In our study, 87.3% of GDPs and 72.1% of specialists expressed a preference for having CBCT machines available in dental institutions. These results closely align with those of Kamburoğlu K et al [20], where a significant majority (91%) of participants also expressed a preference for having a CBCT unit at their dental institution.
The high demand for CBCT machines in dental institutions underscores the need for infrastructural improvements. It is crucial to establish centralized CBCT facilities in major dental schools and regional dental centers to provide access to these advanced imaging tools. Public-private partnerships could be explored to facilitate the acquisition and maintenance of CBCT machines, making them accessible to dental practitioners across the country.
The American Academy of Oral and Maxillofacial Radiology (AAOMR) emphasizes that dentists using CBCT should possess a comprehensive understanding of head and neck anatomy in radiographic images, including the ability to identify normal variants and diseases [29].

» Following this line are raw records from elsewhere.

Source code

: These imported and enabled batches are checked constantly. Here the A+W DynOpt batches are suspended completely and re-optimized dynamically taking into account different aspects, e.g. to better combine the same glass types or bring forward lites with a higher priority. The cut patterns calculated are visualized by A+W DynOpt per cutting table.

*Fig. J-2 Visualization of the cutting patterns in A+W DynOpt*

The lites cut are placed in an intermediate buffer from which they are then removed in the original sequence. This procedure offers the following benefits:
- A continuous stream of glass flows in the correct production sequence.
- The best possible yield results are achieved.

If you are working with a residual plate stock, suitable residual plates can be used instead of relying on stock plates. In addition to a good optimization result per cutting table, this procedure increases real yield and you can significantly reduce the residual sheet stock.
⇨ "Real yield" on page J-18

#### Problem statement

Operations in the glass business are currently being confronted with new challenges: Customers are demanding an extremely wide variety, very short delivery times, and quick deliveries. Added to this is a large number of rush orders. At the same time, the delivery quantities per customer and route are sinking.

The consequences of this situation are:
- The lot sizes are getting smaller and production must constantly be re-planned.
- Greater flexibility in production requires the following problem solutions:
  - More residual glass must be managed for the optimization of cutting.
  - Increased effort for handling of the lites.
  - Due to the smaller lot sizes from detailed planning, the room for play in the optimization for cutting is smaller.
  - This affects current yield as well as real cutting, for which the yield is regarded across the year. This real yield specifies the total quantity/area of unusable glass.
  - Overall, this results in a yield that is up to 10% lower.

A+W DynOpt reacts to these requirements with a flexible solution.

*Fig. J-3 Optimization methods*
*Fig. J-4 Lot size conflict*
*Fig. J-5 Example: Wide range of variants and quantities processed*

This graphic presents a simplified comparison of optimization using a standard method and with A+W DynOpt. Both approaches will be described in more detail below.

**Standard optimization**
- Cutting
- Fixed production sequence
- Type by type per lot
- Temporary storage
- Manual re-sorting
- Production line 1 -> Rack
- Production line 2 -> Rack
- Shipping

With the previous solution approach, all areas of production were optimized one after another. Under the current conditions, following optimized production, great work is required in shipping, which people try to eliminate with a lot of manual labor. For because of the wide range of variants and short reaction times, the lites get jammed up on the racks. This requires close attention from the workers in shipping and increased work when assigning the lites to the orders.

Moreover, dental students in their preclinical years are advised to acquire fundamental knowledge and skills of clinical applications of CBCT across various dental disciplines. Postgraduates, on the other hand, are expected to use CBCT based on guidelines provided by the AAOMR, specific to each dental specialty. AAOMR emphasizes that CBCT procedures should be conducted solely by a well licensed physician or a certified radiologic operator. These examinations should be performed exclusively for effective diagnostic or treatment purposes, ensuring the minimum exposure necessary for an acceptable image quality [29].
Despite the challenges and limitations inherent in survey-based research for assessing dentists' knowledge and attitudes towards CBCT, this method remains effective for evaluating educational programs in the short term. [30] To our knowledge, this is the first CBCT survey conducted among dentists in Afghanistan. However, Future research should also investigate the specific barriers to CBCT adoption in different regions of Afghanistan, such as logistical challenges, cost issues, and access to training resources. Understanding these regional variations will help tailor more effective strategies for improving CBCT integration into dental practice nationwide.
Limitations
This study has several limitations. Firstly, it relies on self-reported data from a questionnaire, which may introduce bias and is subject to recall inaccuracies. Additionally, the study's focus on dentists in Kabul may not fully represent the broader context of dental practice across Afghanistan. The omission of dental students from the survey also limits the understanding of CBCT awareness among future practitioners.
Conclusion
This study outlines the awareness and application of CBCT and digital imaging among Afghan dentists. Findings showed that faculty lessons playing a crucial role in developing CBCT knowledge amongst students compared to other resources. In addition, there was significant difference between GDPs and specialists regarding the CBCT awareness.
In conclusion, the responses from study participants emphasize the significance of CBCT in dentistry. Nonetheless, the study underscores the necessity for dental school curriculam to include thorough practical training in CBCT and integrate it with other clinical courses. Integrating CBCT training into the dental curriculum is essential for enhancing students' understanding and practical skills with this advanced technology.
Financial support and sponsorship: This study did not receive any financial support.
Conflicts of interest: There are no conflicts of interest.